[Data extracts]
..........
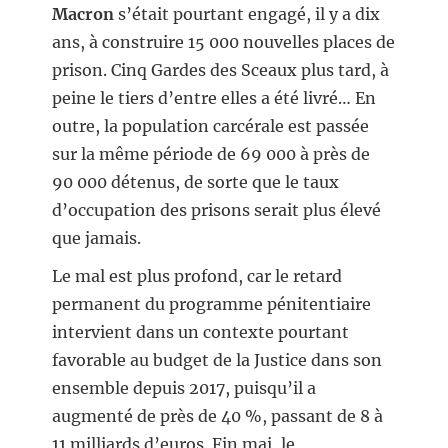
Macron
s’était pourtant engagé, il y a dix
ans, à construire 15 000 nouvelles places de
prison. Cinq Gardes des Sceaux plus tard, à
peine le tiers d’entre elles a été livré… En
outre, la population carcérale est passée
sur la même période de 69 000 à près de
90 000 détenus, de sorte que le taux
d’occupation des prisons serait plus élevé
que jamais.
Le mal est plus profond, car le retard
permanent du programme pénitentiaire
intervient dans un contexte pourtant
favorable au budget de la Justice dans son
ensemble depuis 2017, puisqu’il a
augmenté de près de 40 %, passant de 8 à
11 milliards d’euros. Fin mai, le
..........
[What to do]
Could you output every record above exactly as written, leaving out the pictures?

[Written response]
Macron
s’était pourtant engagé, il y a dix
ans, à construire 15 000 nouvelles places de
prison. Cinq Gardes des Sceaux plus tard, à
peine le tiers d’entre elles a été livré… En
outre, la population carcérale est passée
sur la même période de 69 000 à près de
90 000 détenus, de sorte que le taux
d’occupation des prisons serait plus élevé
que jamais.
Le mal est plus profond, car le retard
permanent du programme pénitentiaire
intervient dans un contexte pourtant
favorable au budget de la Justice dans son
ensemble depuis 2017, puisqu’il a
augmenté de près de 40 %, passant de 8 à
11 milliards d’euros. Fin mai, le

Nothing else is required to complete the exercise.